# Handgun or Musket?



## Tio Hey Seuss (Apr 24, 2017)

I was thinking about forgoing the rifle next year in exchange for either a handgun or a smooth bore muzzleloader. 
A handgun would be nice since I tend to still hunt or stalk and it would be easier to tote around the mountains. 
On the other hand, a double barrel smooth bore could be legally used to harvest every critter there's a season for in Georgia. 
Anybody have experience hunting bear with a handgun or a musket?


----------



## PappyHoel (Apr 24, 2017)

Here's what I'm going with a few times this year.  I will use it for deer or bear.
http://forum.gon.com/showthread.php?t=697558&highlight=cva+optima


----------



## Killer Kyle (Apr 25, 2017)

I like Pappy's idea. Very manageable in the brush, and even at lower velocities, a 250 gr bullet packs a punch.

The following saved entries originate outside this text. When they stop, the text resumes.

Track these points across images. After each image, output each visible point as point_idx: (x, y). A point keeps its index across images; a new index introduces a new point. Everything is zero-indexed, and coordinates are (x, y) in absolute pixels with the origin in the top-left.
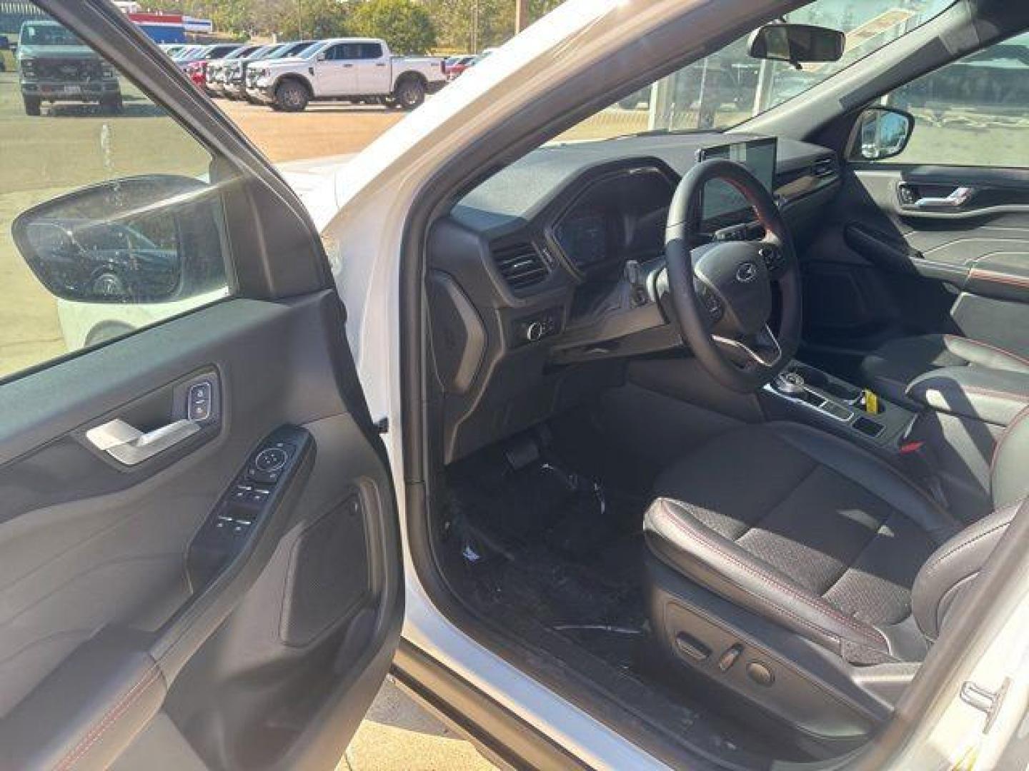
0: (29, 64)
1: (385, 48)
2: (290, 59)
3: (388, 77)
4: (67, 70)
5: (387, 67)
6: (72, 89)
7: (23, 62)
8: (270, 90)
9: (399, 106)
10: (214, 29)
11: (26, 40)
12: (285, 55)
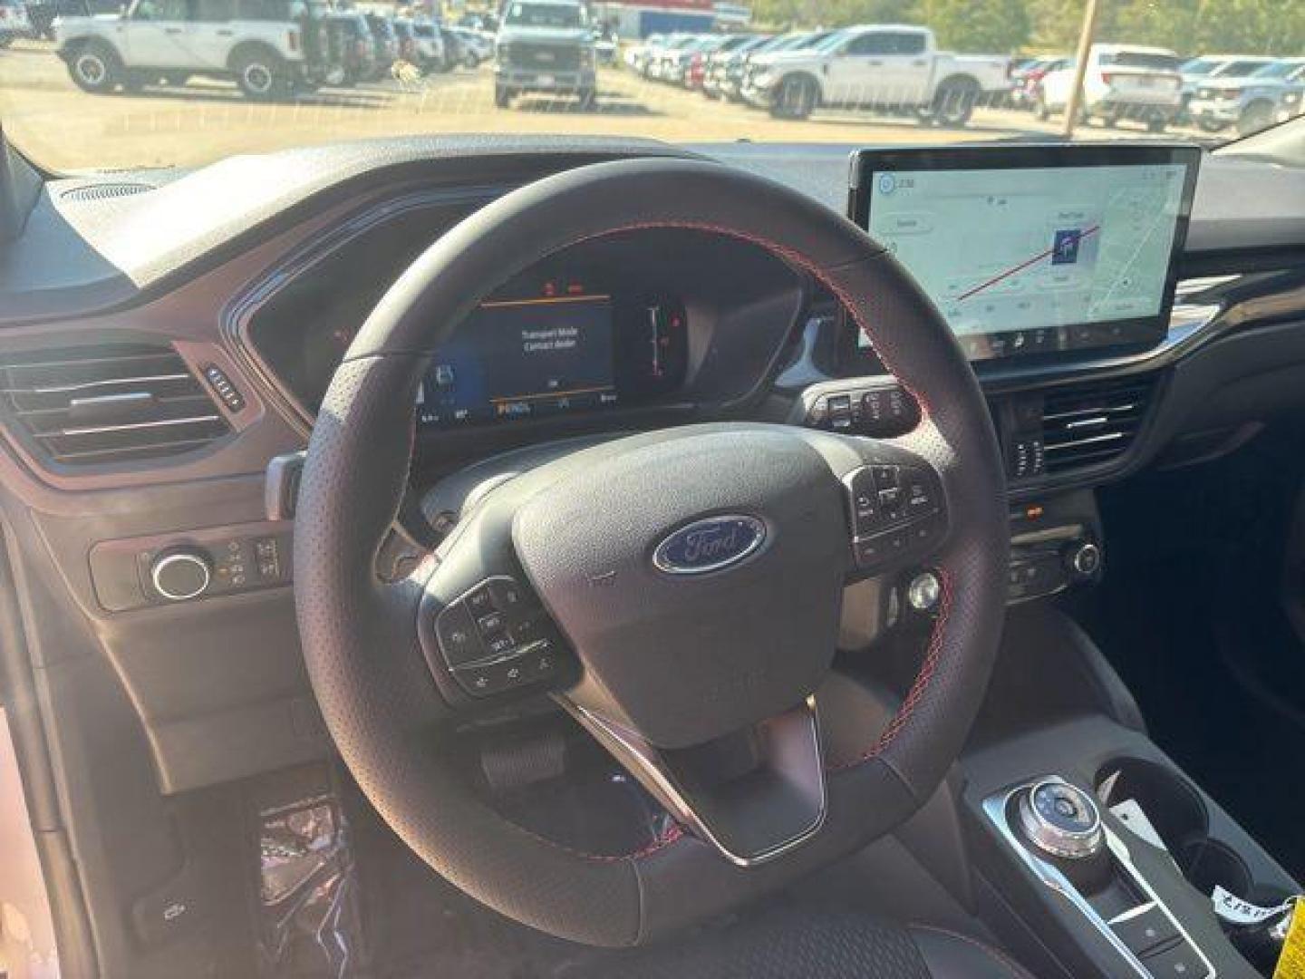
0: (507, 48)
1: (931, 42)
2: (807, 52)
3: (925, 82)
4: (544, 57)
5: (929, 67)
6: (546, 80)
7: (501, 46)
8: (769, 92)
9: (935, 123)
10: (753, 19)
11: (512, 20)
12: (800, 47)
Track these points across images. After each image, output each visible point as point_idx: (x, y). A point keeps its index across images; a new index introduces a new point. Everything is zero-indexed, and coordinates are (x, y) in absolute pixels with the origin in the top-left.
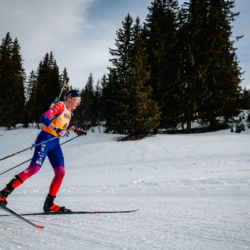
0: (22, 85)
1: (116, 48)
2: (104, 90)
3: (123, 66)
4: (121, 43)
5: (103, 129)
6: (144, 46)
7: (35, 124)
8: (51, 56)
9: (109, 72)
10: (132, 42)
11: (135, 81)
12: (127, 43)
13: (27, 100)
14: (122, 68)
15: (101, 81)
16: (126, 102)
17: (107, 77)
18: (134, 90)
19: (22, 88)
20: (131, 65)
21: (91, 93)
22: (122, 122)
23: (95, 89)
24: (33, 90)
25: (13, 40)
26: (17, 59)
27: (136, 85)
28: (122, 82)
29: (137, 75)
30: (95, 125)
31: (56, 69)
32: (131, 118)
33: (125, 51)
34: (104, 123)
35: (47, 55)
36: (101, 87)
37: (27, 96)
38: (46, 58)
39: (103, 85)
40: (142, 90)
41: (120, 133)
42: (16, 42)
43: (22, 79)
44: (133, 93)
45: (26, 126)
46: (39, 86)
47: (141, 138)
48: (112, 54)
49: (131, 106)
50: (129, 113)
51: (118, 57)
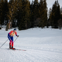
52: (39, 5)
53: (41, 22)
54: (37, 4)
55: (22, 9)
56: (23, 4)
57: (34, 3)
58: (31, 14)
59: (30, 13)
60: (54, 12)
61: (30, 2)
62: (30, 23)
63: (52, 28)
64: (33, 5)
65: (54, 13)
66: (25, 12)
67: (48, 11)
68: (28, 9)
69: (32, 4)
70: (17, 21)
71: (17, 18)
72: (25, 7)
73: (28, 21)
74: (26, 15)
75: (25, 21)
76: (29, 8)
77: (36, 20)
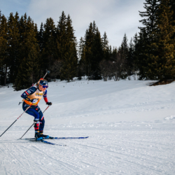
0: (75, 48)
1: (145, 10)
2: (137, 46)
3: (151, 25)
4: (149, 5)
5: (137, 77)
6: (169, 5)
7: (86, 77)
8: (94, 24)
9: (139, 31)
10: (158, 3)
11: (162, 36)
12: (154, 4)
13: (79, 60)
14: (151, 26)
15: (134, 39)
16: (156, 53)
17: (138, 35)
18: (161, 43)
19: (75, 51)
20: (158, 22)
21: (126, 49)
22: (153, 70)
23: (129, 46)
24: (83, 51)
25: (67, 17)
26: (70, 29)
27: (163, 39)
28: (151, 38)
29: (164, 30)
30: (131, 74)
31: (98, 34)
32: (161, 66)
33: (153, 11)
34: (138, 72)
35: (91, 24)
36: (134, 43)
37: (79, 57)
38: (91, 27)
39: (135, 42)
40: (170, 42)
41: (152, 79)
42: (69, 17)
43: (74, 45)
44: (162, 46)
45: (80, 79)
46: (87, 48)
47: (170, 82)
48: (142, 16)
49: (160, 57)
50: (158, 62)
51: (146, 18)
52: (57, 31)
53: (65, 68)
54: (52, 31)
55: (20, 41)
56: (21, 31)
57: (46, 29)
58: (41, 52)
59: (38, 51)
60: (89, 46)
61: (36, 27)
62: (40, 72)
63: (90, 79)
64: (45, 33)
65: (90, 48)
66: (27, 48)
67: (78, 45)
68: (34, 42)
69: (41, 30)
70: (8, 71)
71: (8, 62)
72: (26, 37)
73: (34, 68)
74: (29, 56)
75: (28, 68)
76: (35, 40)
77: (52, 64)
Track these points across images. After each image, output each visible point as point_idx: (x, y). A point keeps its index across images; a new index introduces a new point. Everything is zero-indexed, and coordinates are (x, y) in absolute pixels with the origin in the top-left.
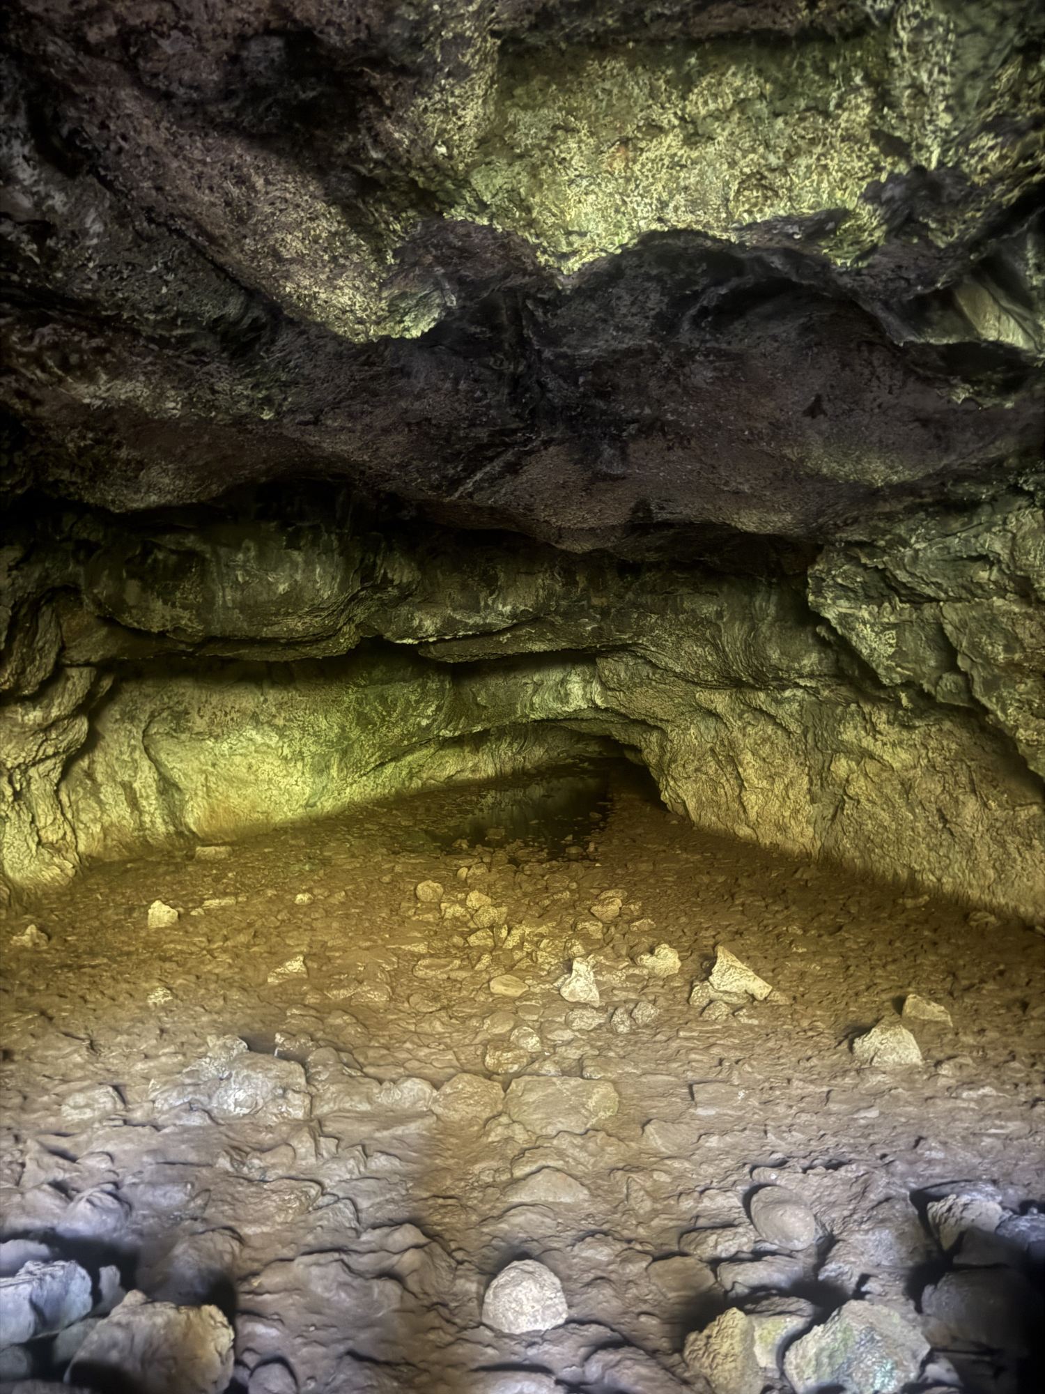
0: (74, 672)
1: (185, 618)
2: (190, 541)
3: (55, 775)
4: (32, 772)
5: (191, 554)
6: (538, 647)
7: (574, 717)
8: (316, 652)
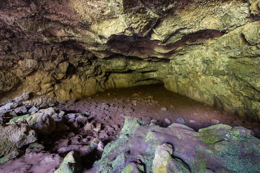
0: (103, 73)
1: (110, 68)
2: (110, 61)
3: (104, 82)
4: (101, 82)
5: (110, 62)
6: (148, 70)
7: (155, 78)
8: (124, 71)
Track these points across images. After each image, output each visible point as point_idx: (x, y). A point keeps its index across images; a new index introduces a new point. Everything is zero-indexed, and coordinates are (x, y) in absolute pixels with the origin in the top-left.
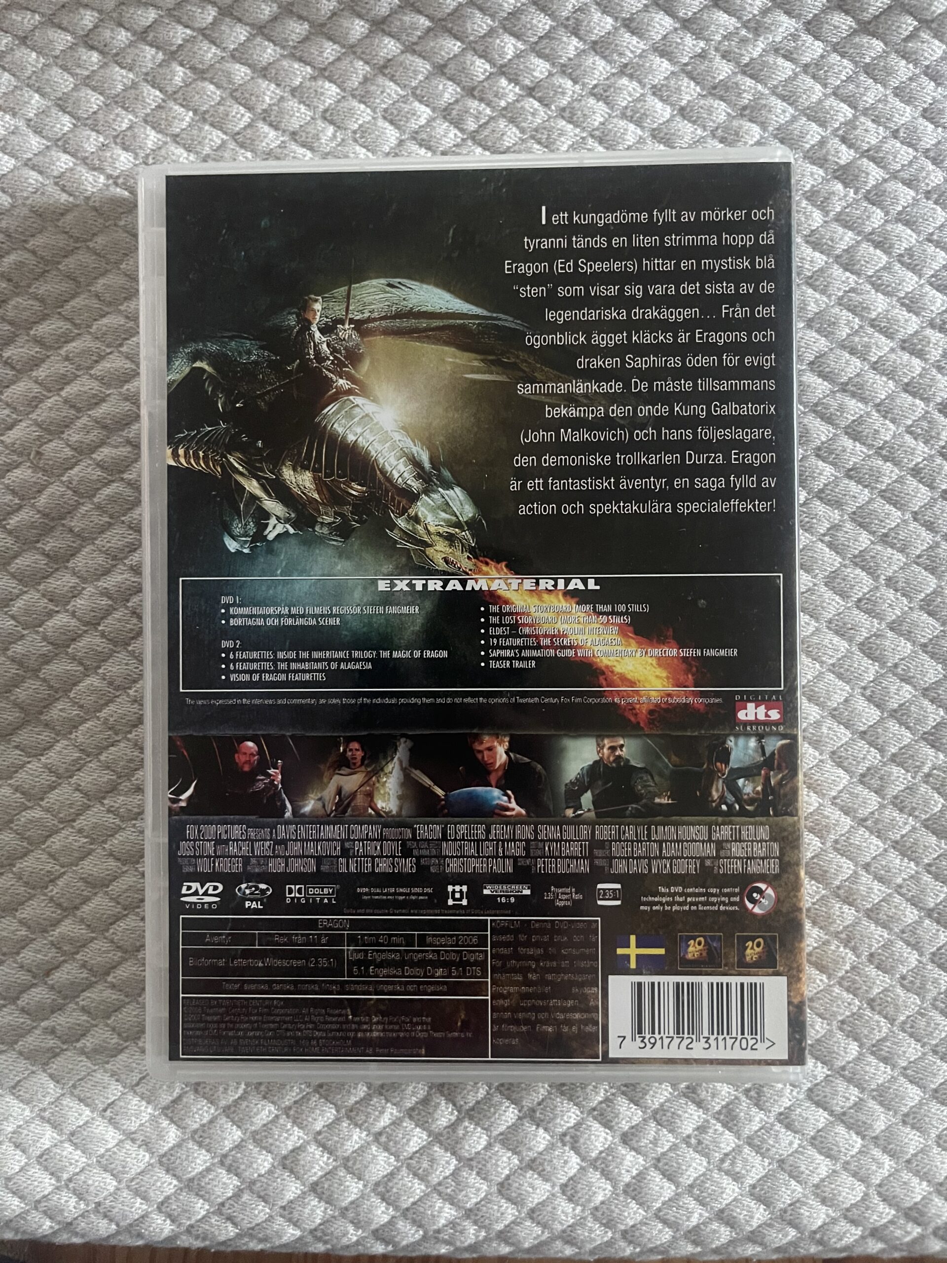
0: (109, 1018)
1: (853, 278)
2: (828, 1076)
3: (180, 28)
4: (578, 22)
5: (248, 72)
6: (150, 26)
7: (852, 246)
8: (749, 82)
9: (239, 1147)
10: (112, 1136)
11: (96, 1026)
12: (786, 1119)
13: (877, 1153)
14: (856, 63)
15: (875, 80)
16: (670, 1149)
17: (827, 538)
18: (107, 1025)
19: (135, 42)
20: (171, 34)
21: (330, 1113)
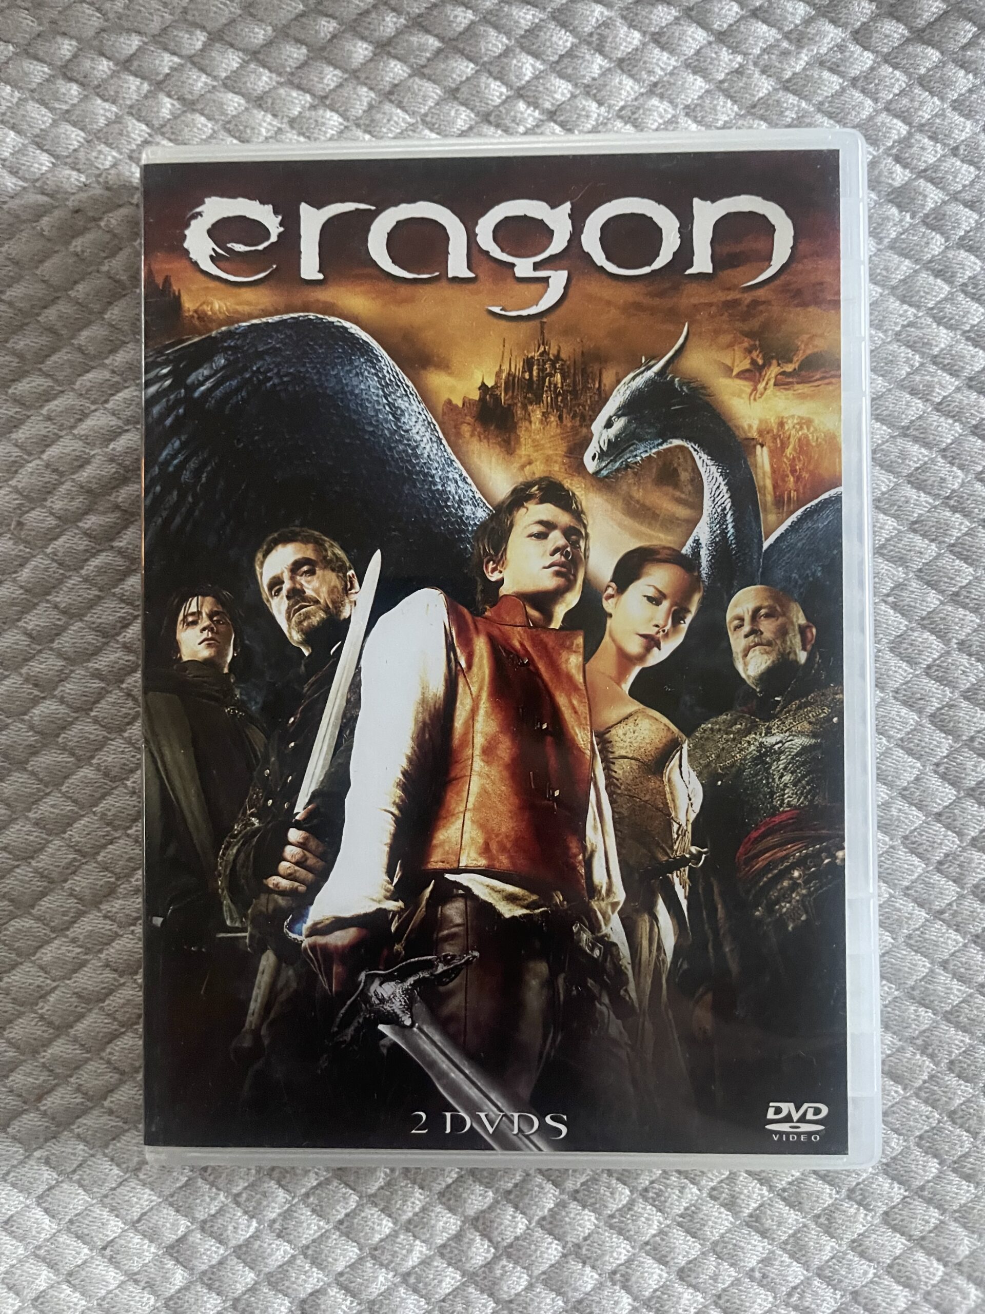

That looks like a really fun option!


----------



## Killer Kyle (Apr 25, 2017)

I really like Pappy's idea! Very manageable tool in the brush, and even at lower velocities, a 250 bullet packs a punch! Looks like a really fun option! I wanted to ask pappy, are you shooting 90grs powder? I thought I saw that somewhere. If so, I wanted to ask if it was for the purpose of recoil, accuracy, or just personal preference? Just curious. I just started dabbling in BP a little over a year ago and am still studying up on loads and projectiles and such things.


----------



## tree cutter 08 (Apr 26, 2017)

A good open sight 44 magnum would be a good challenge. Got a short barreled ruger that I'm gone carry some this year so well see.


----------



## 660griz (May 5, 2017)

A handgun for sure. Faster follow up shot...if needed.


----------